Following months of angry, vocal and often derisory denials by Moscow of any responsibility in the unsuccessful nerve agent attack on double agent Sergei Skripal in Salisbury in the UK in March, two Russian nationals were identified by British police as suspects, in September. After, Moscow presented the two as innocent sightseers in a TV interview, only for their identities as GRU officers to be revealed by investigative website Bellingcat. That expose was subsequently confirmed by journalists in Russia, who visited the home villages of both men.

Then, in October, four GRU agents were arrested by Dutch police in a car near the Organization for the Prohibition of Chemical Weapons in the Hague. Their car was packed with hacking gear, but when it came to sanitizing their equipment, the agents had been extremely unprofessional.
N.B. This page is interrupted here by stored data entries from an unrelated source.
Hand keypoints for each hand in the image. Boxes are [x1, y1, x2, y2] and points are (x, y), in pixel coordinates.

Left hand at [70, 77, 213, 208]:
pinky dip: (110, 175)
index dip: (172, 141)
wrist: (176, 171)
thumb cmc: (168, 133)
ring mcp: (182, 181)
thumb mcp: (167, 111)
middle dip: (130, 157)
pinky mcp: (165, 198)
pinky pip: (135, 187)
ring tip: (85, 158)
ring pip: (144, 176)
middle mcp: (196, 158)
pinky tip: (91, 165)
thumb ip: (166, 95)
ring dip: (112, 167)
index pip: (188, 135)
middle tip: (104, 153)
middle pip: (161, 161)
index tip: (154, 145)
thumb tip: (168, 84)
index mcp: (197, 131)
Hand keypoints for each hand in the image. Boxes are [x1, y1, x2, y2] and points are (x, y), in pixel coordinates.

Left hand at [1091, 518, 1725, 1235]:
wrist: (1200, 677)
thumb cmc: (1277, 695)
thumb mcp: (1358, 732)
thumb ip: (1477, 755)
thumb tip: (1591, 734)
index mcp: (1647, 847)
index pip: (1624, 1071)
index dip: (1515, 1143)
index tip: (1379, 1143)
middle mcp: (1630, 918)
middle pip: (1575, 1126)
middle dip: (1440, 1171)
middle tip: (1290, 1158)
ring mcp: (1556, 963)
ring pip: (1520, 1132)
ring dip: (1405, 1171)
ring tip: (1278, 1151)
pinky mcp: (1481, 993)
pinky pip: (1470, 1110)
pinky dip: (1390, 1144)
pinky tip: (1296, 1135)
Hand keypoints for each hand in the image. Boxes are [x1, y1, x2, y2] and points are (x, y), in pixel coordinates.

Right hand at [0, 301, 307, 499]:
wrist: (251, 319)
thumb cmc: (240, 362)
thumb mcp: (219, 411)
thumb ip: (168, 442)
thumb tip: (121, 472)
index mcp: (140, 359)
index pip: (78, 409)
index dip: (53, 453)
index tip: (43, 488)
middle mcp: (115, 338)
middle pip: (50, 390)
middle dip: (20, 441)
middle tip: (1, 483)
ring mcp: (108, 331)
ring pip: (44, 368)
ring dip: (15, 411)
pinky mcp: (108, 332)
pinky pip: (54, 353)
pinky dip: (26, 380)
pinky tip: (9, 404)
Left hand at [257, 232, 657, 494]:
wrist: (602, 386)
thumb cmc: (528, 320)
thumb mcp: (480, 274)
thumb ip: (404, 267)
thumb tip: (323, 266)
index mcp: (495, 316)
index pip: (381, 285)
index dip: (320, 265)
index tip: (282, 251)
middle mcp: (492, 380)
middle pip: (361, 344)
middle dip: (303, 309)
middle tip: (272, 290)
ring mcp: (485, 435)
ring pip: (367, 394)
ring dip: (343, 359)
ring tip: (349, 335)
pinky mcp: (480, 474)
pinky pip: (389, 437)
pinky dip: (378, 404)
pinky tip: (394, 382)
One of the captured men had a cellphone that had been activated at GRU Headquarters in Moscow, and a taxi receipt from GRU Headquarters to Moscow Airport was discovered by Dutch authorities.

These operations follow a botched coup in Montenegro in 2016, in which GRU was allegedly implicated.

The blunders by GRU, believed to be the largest and most powerful of Russia’s spy agencies, caused national damage, given the expulsion of Russian diplomats from multiple countries. They also embarrassed Russian media outlets, which had backed their government and denigrated British claims of GRU involvement in the Skripal case.

The fate of recent chiefs of the agency suggest that heading GRU is a stressful job.

On 21 November, Russia’s RT media outlet reported that GRU’s chief Igor Korobov, 62, had died after a “long and serious illness,” having headed the agency for just two years. It noted that his predecessor Igor Sergun, 58, had also passed away, reportedly of a heart attack, after running the agency for five years.